By May 1992, however, the United Nations and the foreign press corps had decided to evacuate Sarajevo, as thousands of artillery shells hammered the city. Burns reluctantly joined the exodus, but stopped when the convoy reached the outskirts of the city.

“As soon as we were gone, the Serbs, who were shelling the city, thinking that they’d put out the eyes of the world, redoubled their attacks,” Burns said. “Within 24 hours of our leaving, the city was on fire. And I thought, ‘This can’t be right.’ So I filled my car with food, and I drove back in there.”

Burns couldn’t believe what he saw as he returned: burning cars with dead bodies in them, breadlines hit by artillery shells, soccer stadiums turned into cemeteries. Though he initially intended to stay only an additional weekend, Burns found shelter with a local family and decided he had a duty to remain in Sarajevo.

After several more weeks in Sarajevo, Burns lost touch with his editors at The Times, who had ordered him out of the city. “For three months, four months, I was the only journalist there,” he said. “The whole press corps was gone.”

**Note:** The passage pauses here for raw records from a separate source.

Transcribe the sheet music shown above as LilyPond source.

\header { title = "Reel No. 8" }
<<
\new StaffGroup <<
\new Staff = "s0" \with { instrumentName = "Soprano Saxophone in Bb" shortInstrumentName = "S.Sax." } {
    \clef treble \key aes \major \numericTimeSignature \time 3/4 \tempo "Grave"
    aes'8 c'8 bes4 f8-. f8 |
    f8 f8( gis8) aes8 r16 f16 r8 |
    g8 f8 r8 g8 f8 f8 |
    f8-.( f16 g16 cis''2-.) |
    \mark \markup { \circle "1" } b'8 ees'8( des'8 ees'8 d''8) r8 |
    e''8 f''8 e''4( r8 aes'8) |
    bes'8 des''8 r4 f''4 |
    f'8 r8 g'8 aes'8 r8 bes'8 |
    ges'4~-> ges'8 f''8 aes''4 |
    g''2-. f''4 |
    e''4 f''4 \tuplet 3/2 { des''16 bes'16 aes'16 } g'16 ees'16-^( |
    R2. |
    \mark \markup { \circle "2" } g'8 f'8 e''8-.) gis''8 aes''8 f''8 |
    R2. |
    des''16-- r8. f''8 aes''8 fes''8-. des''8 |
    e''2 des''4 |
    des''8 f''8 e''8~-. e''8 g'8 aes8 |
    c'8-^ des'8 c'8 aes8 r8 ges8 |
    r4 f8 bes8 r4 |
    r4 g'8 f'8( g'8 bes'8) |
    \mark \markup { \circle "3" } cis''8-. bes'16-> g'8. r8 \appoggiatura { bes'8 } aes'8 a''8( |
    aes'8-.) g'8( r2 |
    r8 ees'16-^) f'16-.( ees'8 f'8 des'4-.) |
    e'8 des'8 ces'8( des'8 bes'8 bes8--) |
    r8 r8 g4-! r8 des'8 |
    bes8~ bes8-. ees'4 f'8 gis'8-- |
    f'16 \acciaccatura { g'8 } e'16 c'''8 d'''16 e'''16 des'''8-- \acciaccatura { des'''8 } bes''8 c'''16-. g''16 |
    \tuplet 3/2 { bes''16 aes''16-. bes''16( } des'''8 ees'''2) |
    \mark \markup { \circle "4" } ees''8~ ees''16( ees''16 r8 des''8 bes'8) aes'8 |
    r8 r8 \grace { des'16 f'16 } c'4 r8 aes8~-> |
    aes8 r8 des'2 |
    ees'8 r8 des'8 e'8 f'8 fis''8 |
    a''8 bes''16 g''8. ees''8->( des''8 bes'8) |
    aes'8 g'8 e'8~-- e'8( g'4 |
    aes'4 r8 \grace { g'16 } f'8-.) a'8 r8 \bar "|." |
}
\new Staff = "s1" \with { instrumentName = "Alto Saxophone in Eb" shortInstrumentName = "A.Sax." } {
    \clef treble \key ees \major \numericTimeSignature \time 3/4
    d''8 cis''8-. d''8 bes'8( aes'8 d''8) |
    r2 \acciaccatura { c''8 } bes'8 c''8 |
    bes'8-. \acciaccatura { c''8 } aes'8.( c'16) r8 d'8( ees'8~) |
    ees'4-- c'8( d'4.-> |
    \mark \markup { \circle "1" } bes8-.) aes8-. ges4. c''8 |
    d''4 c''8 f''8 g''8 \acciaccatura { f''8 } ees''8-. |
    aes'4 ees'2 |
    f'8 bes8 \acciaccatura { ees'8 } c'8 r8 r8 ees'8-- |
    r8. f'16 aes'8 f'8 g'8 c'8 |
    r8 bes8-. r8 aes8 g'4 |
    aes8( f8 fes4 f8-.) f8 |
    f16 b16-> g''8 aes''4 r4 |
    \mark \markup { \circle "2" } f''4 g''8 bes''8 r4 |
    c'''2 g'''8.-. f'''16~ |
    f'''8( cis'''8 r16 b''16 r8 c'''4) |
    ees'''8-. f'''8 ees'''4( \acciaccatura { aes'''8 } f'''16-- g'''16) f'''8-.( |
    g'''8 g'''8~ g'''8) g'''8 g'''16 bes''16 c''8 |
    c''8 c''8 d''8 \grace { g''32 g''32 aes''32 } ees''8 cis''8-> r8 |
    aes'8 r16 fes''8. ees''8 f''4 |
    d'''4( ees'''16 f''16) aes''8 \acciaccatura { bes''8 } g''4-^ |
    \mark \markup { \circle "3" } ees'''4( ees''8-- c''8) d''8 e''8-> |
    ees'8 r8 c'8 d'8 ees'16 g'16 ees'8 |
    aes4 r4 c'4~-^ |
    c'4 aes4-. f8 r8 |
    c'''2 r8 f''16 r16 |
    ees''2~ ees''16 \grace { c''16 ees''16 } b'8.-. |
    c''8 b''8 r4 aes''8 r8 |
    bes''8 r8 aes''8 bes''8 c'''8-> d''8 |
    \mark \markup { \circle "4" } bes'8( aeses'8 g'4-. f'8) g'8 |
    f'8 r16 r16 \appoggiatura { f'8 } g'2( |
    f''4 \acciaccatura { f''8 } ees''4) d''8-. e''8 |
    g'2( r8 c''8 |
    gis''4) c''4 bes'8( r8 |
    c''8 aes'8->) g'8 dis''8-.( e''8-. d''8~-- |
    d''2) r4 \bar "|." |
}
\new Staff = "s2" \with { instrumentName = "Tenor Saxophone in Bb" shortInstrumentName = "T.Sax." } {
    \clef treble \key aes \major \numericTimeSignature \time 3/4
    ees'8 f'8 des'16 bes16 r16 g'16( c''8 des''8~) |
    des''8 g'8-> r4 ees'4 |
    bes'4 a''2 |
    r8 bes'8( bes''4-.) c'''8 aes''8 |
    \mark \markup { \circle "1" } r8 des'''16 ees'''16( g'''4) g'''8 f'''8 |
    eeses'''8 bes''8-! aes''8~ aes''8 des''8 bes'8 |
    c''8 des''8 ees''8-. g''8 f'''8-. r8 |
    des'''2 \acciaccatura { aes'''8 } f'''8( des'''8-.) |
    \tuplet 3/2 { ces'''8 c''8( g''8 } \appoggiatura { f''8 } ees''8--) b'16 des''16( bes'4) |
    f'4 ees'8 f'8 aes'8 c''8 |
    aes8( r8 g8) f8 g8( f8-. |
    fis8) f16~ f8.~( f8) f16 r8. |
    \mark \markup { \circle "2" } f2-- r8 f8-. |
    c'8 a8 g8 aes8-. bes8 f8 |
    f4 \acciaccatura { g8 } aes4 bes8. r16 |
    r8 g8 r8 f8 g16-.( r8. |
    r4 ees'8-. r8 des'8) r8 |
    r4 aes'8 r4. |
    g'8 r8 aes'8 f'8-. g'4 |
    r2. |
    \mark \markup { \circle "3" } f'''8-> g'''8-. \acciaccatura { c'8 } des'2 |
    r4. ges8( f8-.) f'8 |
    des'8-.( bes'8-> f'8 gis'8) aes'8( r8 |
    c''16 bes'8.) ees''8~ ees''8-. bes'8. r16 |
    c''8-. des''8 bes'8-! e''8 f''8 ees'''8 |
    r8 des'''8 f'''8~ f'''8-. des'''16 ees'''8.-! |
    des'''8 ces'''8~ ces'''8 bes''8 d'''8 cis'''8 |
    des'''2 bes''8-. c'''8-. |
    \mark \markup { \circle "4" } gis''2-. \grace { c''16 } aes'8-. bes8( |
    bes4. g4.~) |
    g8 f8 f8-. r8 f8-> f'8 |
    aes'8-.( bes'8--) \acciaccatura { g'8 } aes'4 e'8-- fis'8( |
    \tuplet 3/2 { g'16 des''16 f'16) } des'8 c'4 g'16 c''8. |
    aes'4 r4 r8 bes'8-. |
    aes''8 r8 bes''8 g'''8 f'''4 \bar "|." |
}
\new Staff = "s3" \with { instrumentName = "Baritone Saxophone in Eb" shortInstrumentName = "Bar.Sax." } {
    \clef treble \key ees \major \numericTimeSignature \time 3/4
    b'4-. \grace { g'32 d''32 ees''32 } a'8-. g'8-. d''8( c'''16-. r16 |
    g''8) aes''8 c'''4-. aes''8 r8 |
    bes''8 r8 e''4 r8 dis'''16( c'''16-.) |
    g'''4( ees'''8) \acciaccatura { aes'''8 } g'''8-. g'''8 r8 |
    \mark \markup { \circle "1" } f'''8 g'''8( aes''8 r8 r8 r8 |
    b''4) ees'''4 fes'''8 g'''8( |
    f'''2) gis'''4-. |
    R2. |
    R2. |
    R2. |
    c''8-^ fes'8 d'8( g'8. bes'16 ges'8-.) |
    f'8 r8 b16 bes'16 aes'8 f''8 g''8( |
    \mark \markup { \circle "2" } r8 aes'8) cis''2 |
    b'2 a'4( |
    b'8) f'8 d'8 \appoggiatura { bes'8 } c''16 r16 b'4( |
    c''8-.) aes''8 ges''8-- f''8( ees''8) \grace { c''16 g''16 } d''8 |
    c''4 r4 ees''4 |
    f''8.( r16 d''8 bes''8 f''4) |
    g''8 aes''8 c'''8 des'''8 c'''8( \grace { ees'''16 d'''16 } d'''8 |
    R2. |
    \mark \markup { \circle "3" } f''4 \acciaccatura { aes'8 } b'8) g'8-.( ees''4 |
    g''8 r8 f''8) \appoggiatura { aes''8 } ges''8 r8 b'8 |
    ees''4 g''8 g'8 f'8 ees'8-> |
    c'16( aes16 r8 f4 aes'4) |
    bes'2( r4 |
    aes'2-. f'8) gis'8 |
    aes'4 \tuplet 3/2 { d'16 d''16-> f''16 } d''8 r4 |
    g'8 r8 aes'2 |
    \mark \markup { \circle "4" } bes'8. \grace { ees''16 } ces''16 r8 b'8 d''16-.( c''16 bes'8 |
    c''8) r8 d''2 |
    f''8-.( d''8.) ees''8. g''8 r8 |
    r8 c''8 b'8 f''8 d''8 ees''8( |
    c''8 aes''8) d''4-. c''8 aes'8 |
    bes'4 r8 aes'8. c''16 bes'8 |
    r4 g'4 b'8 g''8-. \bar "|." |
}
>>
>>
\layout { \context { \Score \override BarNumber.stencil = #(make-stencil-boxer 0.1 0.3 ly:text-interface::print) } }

At the end of the year, however, an editor at The Times contacted him and asked him to write one final story about what he’d seen that year – usually a sign that a reporter’s work is being considered for the Pulitzer Prize. According to Burns, he filed the story from his armoured Land Rover in the middle of the night, praying a Serbian soldier wouldn’t fire at the glow from his laptop. In 1993, he won the Pulitzer Prize for International Reporting.

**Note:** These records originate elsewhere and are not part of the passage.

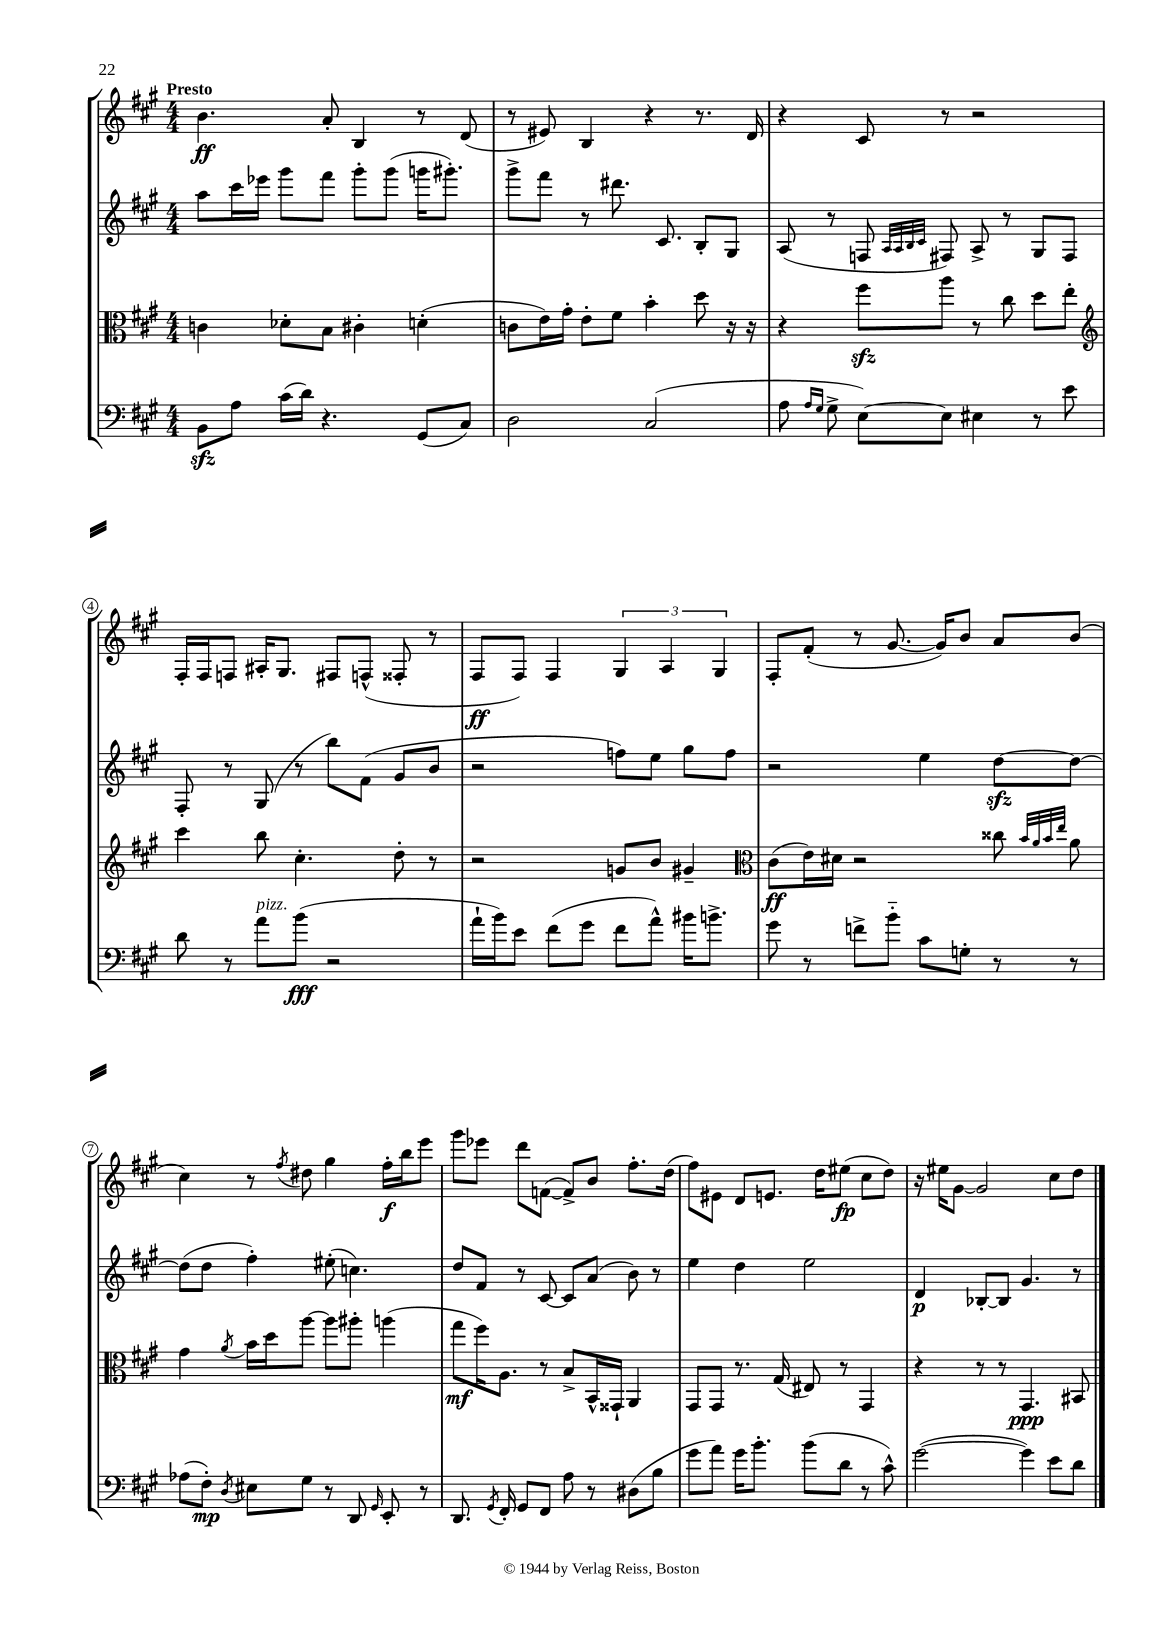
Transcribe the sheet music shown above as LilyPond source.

<<
\new StaffGroup <<
\new Staff = "s0" {
    \clef treble \key a \major \numericTimeSignature \time 4/4 \tempo "Presto"
    \autoBeamOff b'4.\ff a'8-. b4 r8 d'8( |
    r8 eis'8) b4 r4 r8. d'16 |
    r4 cis'8 r8 r2 |
    fis16[-. fis16 f8] ais16[-. gis8.] fis8[ f8]-^( fisis8-. r8 |
    fis8[\ff fis8]) fis4 \tuplet 3/2 { gis4 a4 gis4 } |
    fis8[-. fis'8]-.( r8 gis'8.~ gis'16[) b'8] a'8[ b'8]( |
    cis''4) r8 \acciaccatura { fis''8 } dis''8 gis''4 fis''16[-.\f b''16 e'''8] |
    gis'''8[ ees'''8] d'''8[ f'8]~( f'8[->) b'8] fis''8.[-. d''16]( |
    fis''8[) eis'8] d'8[ e'8.] d''16[ eis''8]\fp( cis''8[ d''8]) |
    r16 eis''16[ gis'8]~ gis'2 cis''8[ d''8] \bar "|." |
}
\new Staff = "s1" {
    \clef treble \key a \major \numericTimeSignature \time 4/4
    \autoBeamOff a''8[ cis'''16 ees'''16] gis'''8[ fis'''8] gis'''8[-. gis'''8]( g'''16[ gis'''8.]-.) |
    gis'''8[-> fis'''8] r8 dis'''8. cis'8. b8[-. gis8] |
    a8( r8 f8 \grace { a32[ a32 b32 cis'32] } fis8) a8-> r8 gis8[ fis8] |
    fis8-. r8 gis8( r8 b''8[) fis'8]( gis'8[ b'8] |
    r2 f''8[) e''8] gis''8[ f''8] |
    r2 e''4 d''8[~\sfz d''8]~ |
    d''8[( d''8] fis''4-.) eis''8-.( c''4.) |
    d''8[ fis'8] r8 cis'8~ cis'8[ a'8]( b'8) r8 |
    e''4 d''4 e''2 |
    d'4\p bes8[~-. bes8] gis'4. r8 \bar "|." |
}
\new Staff = "s2" {
    \clef alto \key a \major \numericTimeSignature \time 4/4
    \autoBeamOff c'4 des'8[-. b8] cis'4-. d'4-.( |
    c'8[ e'16) gis'16]-. e'8[-. fis'8] b'4-. d''8 r16 r16 |
    r4 fis''8[\sfz a''8] r8 cis''8 d''8[ e''8]-. |
    \clef treble cis'''4 b''8 cis''4.-. d''8-. r8 |
    r2 g'8[ b'8] gis'4-- |
    \clef alto cis'8[\ff( e'16) dis'16] r2 cisis''8 \grace { b'32[ a'32 b'32 e''32] } a'8 |
    gis'4 \acciaccatura { a'8 } b'16[ d''16 a''8]~ a''8[ ais''8]-. a''4( |
    gis''8[\mf fis''16) a8.] r8 b8[-> b,16-^ gisis,16]-! a,4 |
    gis,8[ gis,8] r8. gis16( eis8) r8 gis,4 |
    r4 r8 r8 gis,4.\ppp bis,8 \bar "|." |
}
\new Staff = "s3" {
    \clef bass \key a \major \numericTimeSignature \time 4/4
    \autoBeamOff b,8[\sfz a8] cis'16[( d'16]) r4. gis,8[( cis8]) |
    d2 cis2( |
    a8 \grace { a16[ gis16] } gis8-> e8[~) e8] eis4 r8 e'8 |
    d'8 r8 a'8[^\markup { \italic "pizz." } b'8]\fff( r2 |
    a'16[-! b'16) e'8] fis'8[( gis'8] fis'8[ a'8]-^) bis'16[ b'8.]-> |
    gis'8 r8 f'8[-> b'8]-_ cis'8[ g8]-. r8 r8 |
    aes8[( fis8]-.\mp) \acciaccatura { d8 } eis8[ gis8] r8 d,8 \grace { gis,16 } e,8-. r8 |
    d,8. \acciaccatura { gis,8 } fis,16-. gis,8[ fis,8] a8 r8 dis8[( b8] |
    gis'8[ a'8]) gis'16[ b'8.]-. b'8[( d'8] r8 cis'8-^) |
    gis'2~( gis'4) e'8[ d'8] \bar "|." |
}
>>
>>
\layout { \context { \Score \override BarNumber.stencil = #(make-stencil-circler 0.1 0.3 ly:text-interface::print) } }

In the following years, Burns reported from both Afghanistan, where he won a second Pultizer
for his coverage of the rise of the Taliban, and Iraq, where he spent five years covering the American invasion and the sectarian fighting that followed. In 2007, Burns finally returned to Britain after 45 years abroad to take a post as The Times’ London bureau chief.

Though he admits to missing some of the thrills of life abroad – flying low over the mountains of Afghanistan in a military helicopter, for instance – Burns appears content to be back in Britain. If nothing else, he can now attend evensong at the King’s College chapel at Cambridge.